UN DÍA, EN UN TREN

 




UN DÍA, EN UN TREN


Joana quería llegar a su casa cuanto antes, a su sillón. Quería jugar con su bebé y olvidarse de que no tenía dinero para nada, ni siquiera para pagar a la cuidadora o para calmar al casero con parte del alquiler.

¡Un desastre! Algunos días incluso se colaba en el metro o escribía en las servilletas de los bares lo que se le ocurría, porque no tenía ni para comprarse un cuaderno. Su familia, con la que se llevaba mal, había decidido que no la iba a ayudar y ella, desde que se divorció, había ido cayendo en una espiral de decepciones y desengaños hasta llegar a la depresión. En varias ocasiones había pensado en suicidarse...

En los asientos de enfrente viajaban una mujer y su hijo. La madre estaba derrotada y volvían a Londres, como ella, para vivir seguramente en un suburbio lleno de gente poco recomendable. Sobre todo, para un chaval de unos nueve años, despierto, simpático y siempre sonriente.


Cuando la madre se quedó dormida, el niño empezó a jugar con Joana.

—Hola, ¿quieres que te dibuje una pareja de novios?

Ella lo miró. El chaval le recordaba a alguien de su infancia, pero no sabía quién era.

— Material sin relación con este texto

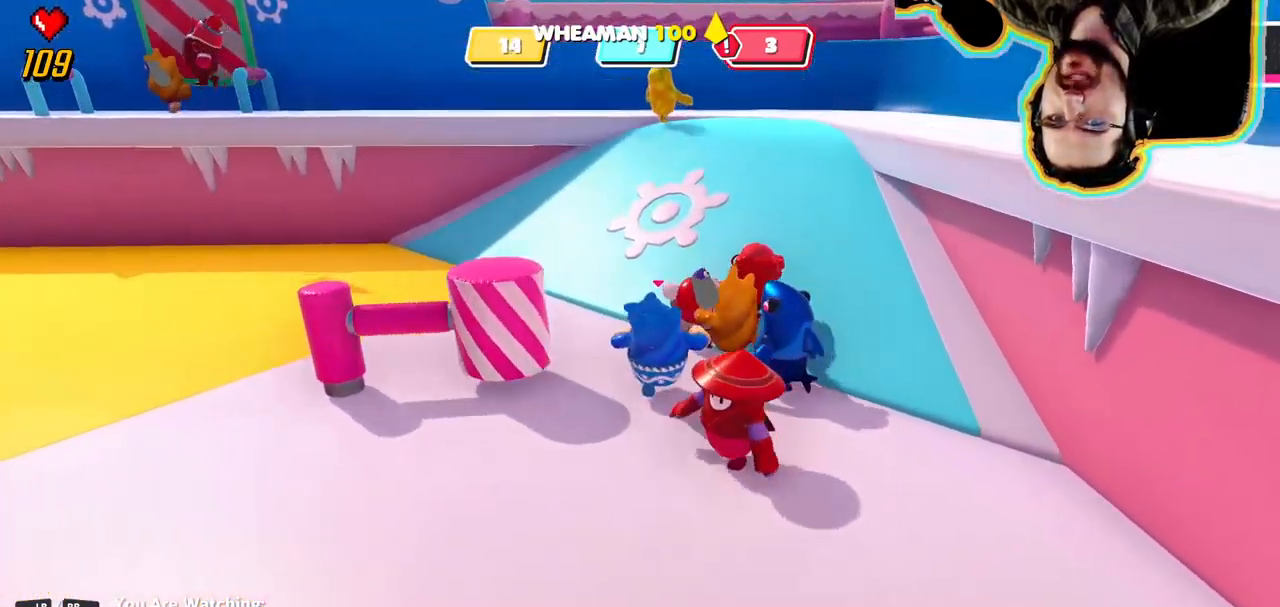
{"dt_ms": 500, "buttons": [], "left_stick": "center", "right_stick": "right", "events": [[350, "right_stick", "right"]]}
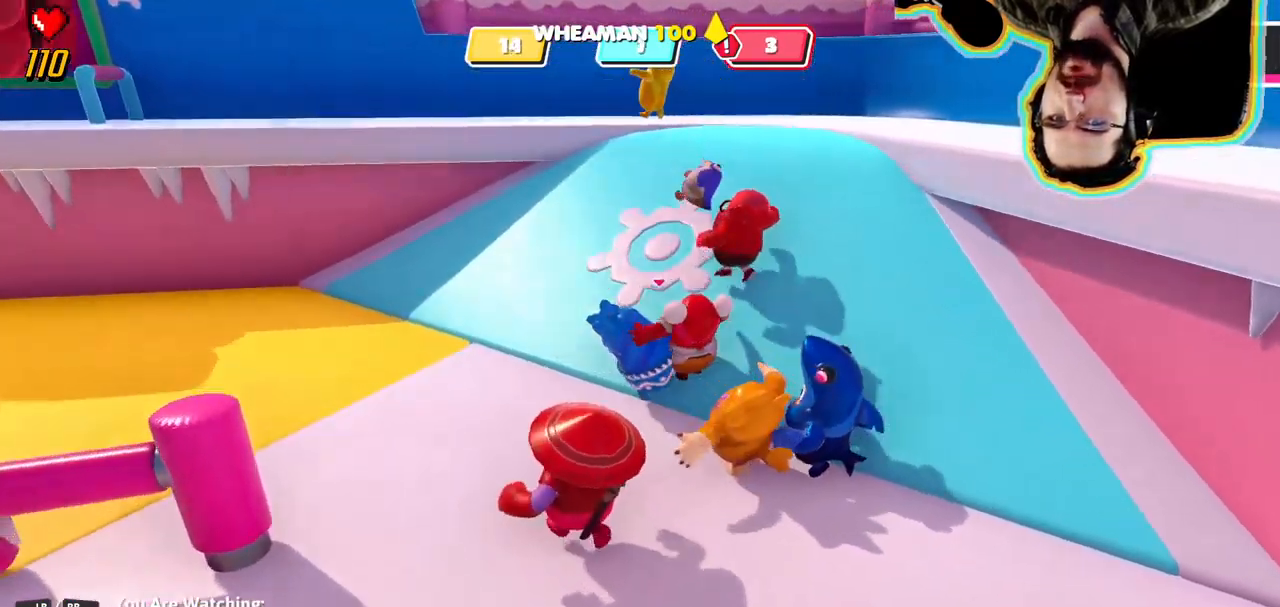
{"dt_ms": 500, "buttons": [], "left_stick": "center", "right_stick": "left"}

—Vale, ¿por qué no? Si tú quieres... —contestó con una sonrisa. Por fin, por fin sonreía la mujer.

Al cabo del rato le había dibujado algo que se parecía a una pareja. Era evidente que el chaval tendría que trabajar mucho si quería dedicarse a pintar, aunque solo fuera como hobby. 

—¿Te gusta?

—Sí, mucho. La chica te ha salido muy bien —dijo Joana, ocultándole la verdad.

Al fin y al cabo, quienes escriben ficción están acostumbrados a mentir e inventarse las cosas. Es su oficio.

—A mi mamá no le gusta lo que dibujo ni lo que escribo. ¿Sabes? Siempre está enfadada porque no cree en la magia.

Sí, definitivamente le recordaba a alguien. Aquellos ojos, aquella frente, aquel pedazo de cielo que viajaba al lado de la mujer con los ojos cerrados... Joana sabía que lo había visto antes.

—Toma —dijo el niño—. Te regalo mi cuaderno. Ábrelo.

Ella, sonriendo de nuevo, quiso leer aquel secreto cuaderno que el crío había titulado: “El cuaderno de Harry”.

Pasó las páginas. En la cuarta o quinta había escrito: «¿Quieres casarte conmigo? No se lo digas a nadie, pero te quiero para toda la vida. Hasta que sea mayor».

Joana estuvo a punto de soltar una carcajada cuando lo leyó.

Un momento después, mientras se bajaban la madre y el hijo, se acordó: el chaval era idéntico a un amigo suyo de la infancia, Ian Potter, con el que había querido casarse cuando ambos tenían ocho años. No sabía por qué, pero aquello no llegó a cuajar del todo...

El niño le había alegrado el día y le había terminado regalando su cuaderno y su lápiz.

 

Ella abrió el bloc por la primera página en blanco, pensó unos instantes y escribió:

 

«Harry Potter y el misterio de la piedra filosofal, por Joana K. Rowling».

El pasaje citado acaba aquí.